__AIM OF THE EXERCISE__. Going through the lines below, tally those that include "border", and give only the number.

__SUPPLIED DATA__.
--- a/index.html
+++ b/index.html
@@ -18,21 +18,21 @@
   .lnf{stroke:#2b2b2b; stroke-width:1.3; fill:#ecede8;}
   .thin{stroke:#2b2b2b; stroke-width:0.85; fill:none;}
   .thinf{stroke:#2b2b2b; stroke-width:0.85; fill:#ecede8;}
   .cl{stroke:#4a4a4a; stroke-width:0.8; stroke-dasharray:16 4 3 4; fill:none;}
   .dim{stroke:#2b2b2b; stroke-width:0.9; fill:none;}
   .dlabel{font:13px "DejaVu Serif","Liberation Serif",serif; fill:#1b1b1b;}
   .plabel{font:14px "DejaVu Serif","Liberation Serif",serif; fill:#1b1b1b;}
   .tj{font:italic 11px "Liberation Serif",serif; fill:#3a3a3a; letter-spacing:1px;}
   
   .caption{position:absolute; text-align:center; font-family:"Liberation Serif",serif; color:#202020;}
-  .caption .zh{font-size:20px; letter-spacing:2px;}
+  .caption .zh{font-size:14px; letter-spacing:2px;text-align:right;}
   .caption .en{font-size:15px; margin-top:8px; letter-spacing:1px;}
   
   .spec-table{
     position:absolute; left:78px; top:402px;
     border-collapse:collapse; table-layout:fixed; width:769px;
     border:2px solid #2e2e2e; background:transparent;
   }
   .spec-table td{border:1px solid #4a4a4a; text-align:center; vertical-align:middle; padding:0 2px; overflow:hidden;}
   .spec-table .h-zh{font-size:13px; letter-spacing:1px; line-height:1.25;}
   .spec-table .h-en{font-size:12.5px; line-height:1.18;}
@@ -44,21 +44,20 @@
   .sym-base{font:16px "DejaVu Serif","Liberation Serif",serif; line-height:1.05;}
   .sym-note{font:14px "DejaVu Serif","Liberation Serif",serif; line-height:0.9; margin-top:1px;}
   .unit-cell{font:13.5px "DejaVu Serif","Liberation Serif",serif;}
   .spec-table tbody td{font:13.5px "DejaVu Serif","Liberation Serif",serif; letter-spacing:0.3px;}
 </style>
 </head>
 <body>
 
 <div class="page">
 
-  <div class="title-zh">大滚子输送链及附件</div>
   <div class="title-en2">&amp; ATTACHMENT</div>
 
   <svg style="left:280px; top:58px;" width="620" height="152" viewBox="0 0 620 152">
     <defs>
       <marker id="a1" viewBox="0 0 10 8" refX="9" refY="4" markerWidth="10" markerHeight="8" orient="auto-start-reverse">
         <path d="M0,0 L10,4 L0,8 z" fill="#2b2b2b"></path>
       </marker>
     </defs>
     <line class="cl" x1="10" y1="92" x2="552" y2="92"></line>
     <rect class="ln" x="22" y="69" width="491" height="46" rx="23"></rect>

---

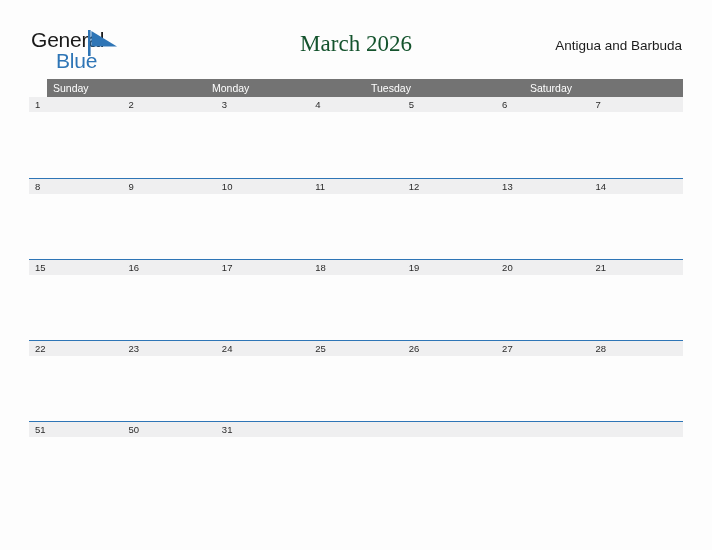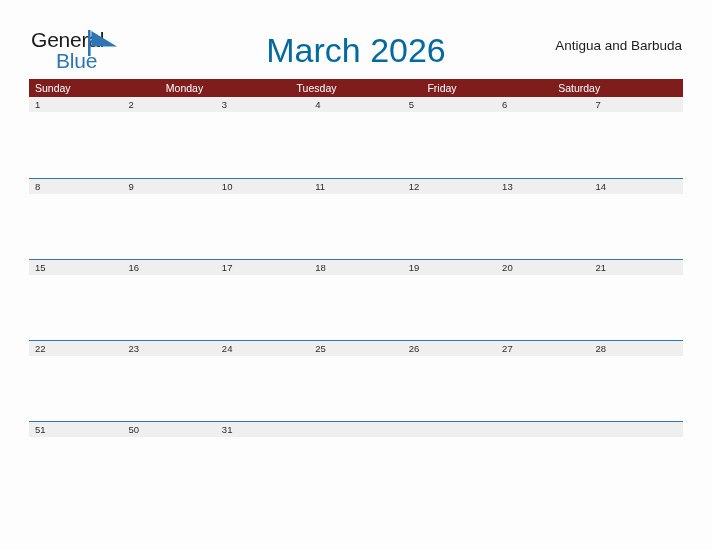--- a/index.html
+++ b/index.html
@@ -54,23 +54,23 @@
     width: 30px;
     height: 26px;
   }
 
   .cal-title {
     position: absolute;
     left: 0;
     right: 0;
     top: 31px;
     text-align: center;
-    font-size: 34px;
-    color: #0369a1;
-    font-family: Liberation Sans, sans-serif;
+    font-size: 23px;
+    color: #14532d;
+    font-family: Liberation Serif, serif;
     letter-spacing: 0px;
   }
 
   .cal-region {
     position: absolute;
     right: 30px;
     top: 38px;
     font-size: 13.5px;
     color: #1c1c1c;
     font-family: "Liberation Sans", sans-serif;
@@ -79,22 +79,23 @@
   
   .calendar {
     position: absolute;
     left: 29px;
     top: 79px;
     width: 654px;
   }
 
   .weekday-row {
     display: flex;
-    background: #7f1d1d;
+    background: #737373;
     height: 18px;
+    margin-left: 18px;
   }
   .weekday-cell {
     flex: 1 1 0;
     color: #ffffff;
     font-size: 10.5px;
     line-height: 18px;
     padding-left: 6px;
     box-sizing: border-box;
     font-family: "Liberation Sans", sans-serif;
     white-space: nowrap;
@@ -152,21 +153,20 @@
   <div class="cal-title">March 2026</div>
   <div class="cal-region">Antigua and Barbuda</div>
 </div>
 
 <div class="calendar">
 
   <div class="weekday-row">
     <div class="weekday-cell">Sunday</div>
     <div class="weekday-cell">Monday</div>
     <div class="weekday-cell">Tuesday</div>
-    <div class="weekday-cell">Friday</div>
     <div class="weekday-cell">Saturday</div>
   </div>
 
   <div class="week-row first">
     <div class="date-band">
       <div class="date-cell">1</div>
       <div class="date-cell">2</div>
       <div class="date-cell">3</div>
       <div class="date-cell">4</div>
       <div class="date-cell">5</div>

---

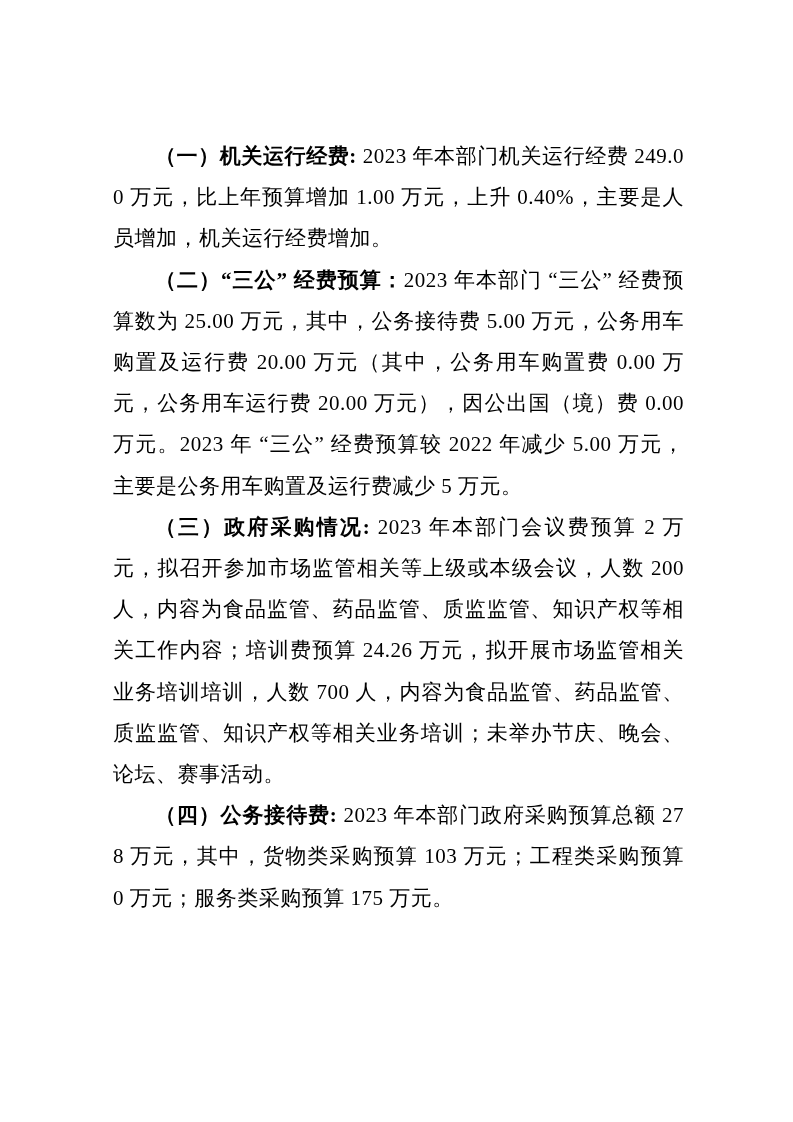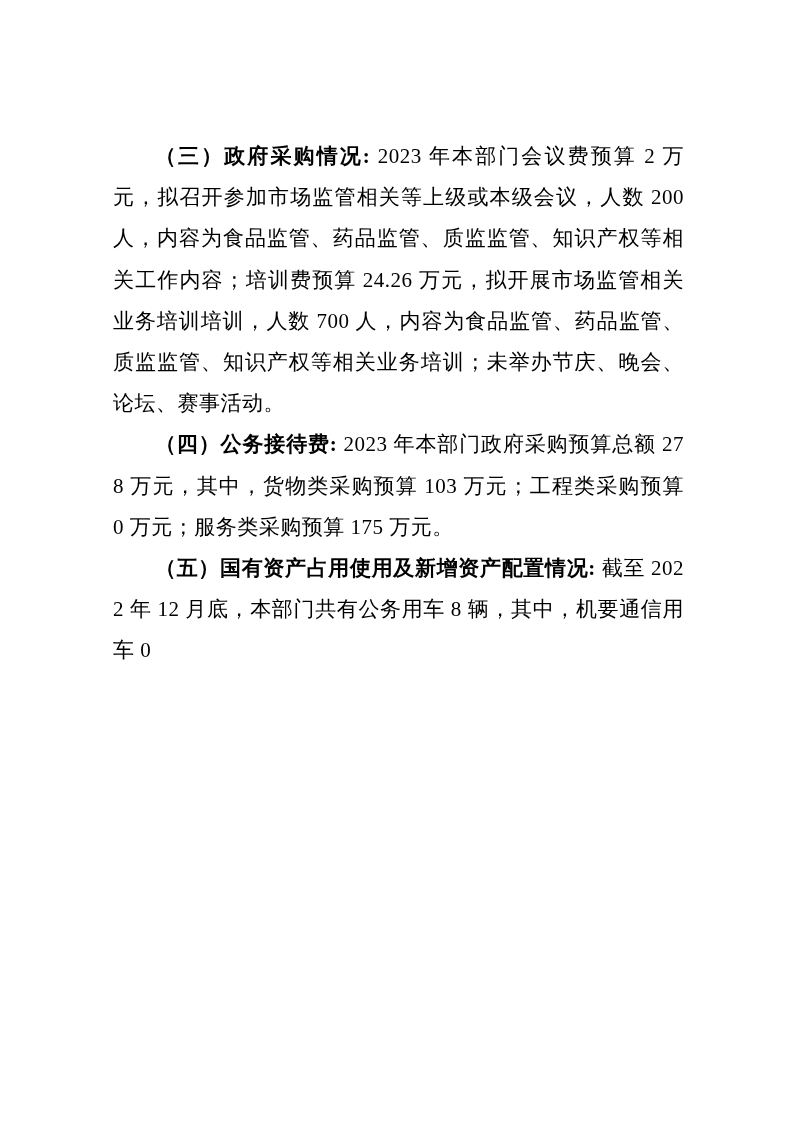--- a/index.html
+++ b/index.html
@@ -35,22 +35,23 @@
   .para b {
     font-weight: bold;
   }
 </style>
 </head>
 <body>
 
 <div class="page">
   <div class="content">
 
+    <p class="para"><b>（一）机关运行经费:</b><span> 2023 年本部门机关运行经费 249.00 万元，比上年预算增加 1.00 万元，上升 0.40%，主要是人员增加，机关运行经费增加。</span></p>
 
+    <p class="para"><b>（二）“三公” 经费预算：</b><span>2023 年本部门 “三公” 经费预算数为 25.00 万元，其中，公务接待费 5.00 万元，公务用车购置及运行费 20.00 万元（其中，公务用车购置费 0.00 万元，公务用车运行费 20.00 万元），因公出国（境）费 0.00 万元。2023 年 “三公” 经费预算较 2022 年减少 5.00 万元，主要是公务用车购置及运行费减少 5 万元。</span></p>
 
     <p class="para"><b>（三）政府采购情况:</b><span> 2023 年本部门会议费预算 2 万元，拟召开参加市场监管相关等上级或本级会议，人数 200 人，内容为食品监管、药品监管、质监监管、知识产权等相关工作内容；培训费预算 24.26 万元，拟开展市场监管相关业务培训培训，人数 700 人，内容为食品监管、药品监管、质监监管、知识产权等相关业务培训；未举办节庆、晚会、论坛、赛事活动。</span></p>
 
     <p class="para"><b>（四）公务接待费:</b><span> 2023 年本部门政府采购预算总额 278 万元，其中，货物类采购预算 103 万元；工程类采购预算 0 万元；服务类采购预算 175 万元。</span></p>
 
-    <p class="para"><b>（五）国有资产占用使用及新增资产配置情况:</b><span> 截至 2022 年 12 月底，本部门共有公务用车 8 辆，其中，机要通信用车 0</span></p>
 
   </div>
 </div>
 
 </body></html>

__RESULT OF THE TASK__. 4